As if online poker didn’t have enough hurdles in its race towards becoming a legal US pastime, now it also has to beat the clock.
The window of opportunity that opened when the Federal Wire Act of 1961 was re-evaluated on December 23, 2011 may be closing, particularly because Congress has yet to make a decision on anything, let alone the federal regulation of online poker. Approaching elections compound the issue, as keeping a safe distance from a polarizing issue like online gambling will prevent turning off possible voters.

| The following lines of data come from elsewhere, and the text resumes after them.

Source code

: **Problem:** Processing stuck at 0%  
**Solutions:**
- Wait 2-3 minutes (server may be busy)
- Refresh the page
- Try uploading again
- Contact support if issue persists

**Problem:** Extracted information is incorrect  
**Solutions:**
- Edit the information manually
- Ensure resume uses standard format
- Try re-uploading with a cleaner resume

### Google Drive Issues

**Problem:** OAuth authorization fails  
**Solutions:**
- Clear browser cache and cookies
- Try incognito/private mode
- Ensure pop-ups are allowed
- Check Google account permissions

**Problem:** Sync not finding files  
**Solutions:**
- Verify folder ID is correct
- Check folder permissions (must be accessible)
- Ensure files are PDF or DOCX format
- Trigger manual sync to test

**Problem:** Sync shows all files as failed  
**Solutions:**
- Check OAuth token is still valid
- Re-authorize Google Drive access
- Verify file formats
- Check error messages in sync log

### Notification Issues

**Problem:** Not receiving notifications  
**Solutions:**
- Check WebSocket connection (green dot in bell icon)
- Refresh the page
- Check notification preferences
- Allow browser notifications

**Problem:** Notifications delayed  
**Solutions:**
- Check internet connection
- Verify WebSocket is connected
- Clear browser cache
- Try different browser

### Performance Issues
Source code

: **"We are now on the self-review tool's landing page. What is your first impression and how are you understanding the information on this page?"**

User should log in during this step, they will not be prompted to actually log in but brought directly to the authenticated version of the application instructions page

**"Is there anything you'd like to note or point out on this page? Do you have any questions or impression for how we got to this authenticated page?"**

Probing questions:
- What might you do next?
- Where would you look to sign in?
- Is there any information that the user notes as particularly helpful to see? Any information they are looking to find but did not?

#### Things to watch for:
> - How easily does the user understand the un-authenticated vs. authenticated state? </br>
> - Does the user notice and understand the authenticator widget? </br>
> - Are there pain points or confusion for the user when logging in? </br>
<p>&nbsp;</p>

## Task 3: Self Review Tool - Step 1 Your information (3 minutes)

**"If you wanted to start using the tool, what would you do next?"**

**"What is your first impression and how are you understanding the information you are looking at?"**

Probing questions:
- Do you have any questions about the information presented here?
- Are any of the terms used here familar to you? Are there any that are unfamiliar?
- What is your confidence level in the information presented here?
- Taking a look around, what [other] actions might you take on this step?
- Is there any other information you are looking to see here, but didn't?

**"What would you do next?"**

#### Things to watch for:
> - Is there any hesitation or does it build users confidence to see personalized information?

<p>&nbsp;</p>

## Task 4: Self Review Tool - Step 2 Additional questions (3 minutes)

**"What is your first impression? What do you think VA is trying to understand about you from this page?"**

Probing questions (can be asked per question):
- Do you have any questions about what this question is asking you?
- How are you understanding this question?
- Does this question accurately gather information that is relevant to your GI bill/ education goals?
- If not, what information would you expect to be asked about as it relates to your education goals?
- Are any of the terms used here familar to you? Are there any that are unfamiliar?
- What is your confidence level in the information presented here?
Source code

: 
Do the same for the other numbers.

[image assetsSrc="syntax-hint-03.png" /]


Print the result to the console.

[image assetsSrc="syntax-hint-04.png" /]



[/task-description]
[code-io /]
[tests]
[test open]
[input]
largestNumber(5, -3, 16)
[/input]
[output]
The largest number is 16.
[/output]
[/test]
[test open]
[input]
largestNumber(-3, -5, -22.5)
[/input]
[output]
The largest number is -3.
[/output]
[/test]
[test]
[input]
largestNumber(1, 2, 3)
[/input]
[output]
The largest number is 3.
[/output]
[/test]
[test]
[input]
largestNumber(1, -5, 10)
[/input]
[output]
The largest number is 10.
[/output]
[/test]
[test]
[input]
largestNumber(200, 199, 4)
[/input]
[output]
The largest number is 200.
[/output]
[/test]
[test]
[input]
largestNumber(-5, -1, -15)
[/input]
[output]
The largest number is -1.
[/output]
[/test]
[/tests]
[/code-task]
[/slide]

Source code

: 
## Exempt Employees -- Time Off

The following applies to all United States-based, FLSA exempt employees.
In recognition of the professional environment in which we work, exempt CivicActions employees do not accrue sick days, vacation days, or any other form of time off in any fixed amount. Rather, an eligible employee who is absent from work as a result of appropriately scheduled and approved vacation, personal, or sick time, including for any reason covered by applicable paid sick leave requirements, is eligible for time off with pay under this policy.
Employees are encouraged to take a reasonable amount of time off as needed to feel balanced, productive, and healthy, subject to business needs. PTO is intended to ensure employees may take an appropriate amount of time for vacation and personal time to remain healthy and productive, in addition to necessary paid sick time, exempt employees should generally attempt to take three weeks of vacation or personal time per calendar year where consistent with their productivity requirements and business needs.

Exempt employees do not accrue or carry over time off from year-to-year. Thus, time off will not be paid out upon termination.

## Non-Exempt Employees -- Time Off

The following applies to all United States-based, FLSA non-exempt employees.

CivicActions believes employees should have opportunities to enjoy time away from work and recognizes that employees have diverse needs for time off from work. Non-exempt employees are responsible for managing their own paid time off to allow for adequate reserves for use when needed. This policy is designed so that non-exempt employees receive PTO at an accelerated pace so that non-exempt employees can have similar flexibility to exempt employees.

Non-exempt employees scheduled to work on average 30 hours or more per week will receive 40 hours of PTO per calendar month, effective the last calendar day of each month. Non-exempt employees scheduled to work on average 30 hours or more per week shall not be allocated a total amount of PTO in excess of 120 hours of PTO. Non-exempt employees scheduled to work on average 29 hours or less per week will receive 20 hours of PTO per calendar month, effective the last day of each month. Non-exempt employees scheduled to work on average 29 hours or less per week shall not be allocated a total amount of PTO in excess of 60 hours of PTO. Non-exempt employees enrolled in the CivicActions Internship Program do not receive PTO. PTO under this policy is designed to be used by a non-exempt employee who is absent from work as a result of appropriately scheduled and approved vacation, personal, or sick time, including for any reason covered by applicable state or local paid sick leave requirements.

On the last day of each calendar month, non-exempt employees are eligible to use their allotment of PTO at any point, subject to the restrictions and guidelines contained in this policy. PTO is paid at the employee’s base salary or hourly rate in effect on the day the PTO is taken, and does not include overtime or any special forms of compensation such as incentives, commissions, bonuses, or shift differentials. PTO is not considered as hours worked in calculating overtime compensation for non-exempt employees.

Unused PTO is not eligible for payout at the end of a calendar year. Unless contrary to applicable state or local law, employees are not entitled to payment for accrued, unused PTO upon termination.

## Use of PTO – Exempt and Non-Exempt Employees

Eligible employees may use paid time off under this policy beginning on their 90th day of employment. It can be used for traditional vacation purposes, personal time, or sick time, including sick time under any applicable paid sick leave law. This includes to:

This lack of federal action leaves the States, who are hungry for revenue and resources, to fend for themselves. And if states are allowed to create their own, independent regulations, a unified system and interstate websites are unlikely. This has the casino operators some States, like Nevada, worried.
“We know some companies will shop for the lowest common denominator,” said Station Casinos Vice Chariman Lorenzo Fertitta in a recent Las Vegas Review Journal article. “We could start seeing bets being taken away from Nevada.”
Prior to the US Justice Department laying the hammer down on US online gambling in April 2011, US gamblers reportedly spent $26 billion every year on their favorite online poker and online casino games. Creating a way to reopen and tax that revenue proves to be something several states are interested in, and luring the right casino operators to the party may be just the way to do it.
The problem, of course, with state-by-state regulations is that licenses, and players, are restricted to in-state use. Casino operators in Nevada may be competing over the attention of customers, but they all agree on one thing: Online poker is good. State-by-state online casino gambling is bad. Fertitta goes on to say:
“We are sitting on our No. 1 economy based on bricks and mortar. Now, those betting tourists might stay home and spend a significant portion of their budget online. You think we just went through a bad economy over the last three years? That could be nothing compared to effect of full-blown Internet gaming on a state-by-state basis. That’s why we’re so focused on some kind of federal structure that would set ground rules. What we advocate is poker only.”
Nevada is leading the way for licensing legal US online poker rooms, but those companies–many who seek to launch this fall–will dry up in the shallow well of Nevada residents. A nationwide online poker player pool is necessary for online poker’s success, and that can be achieved only if the States follow a set and federal legislation.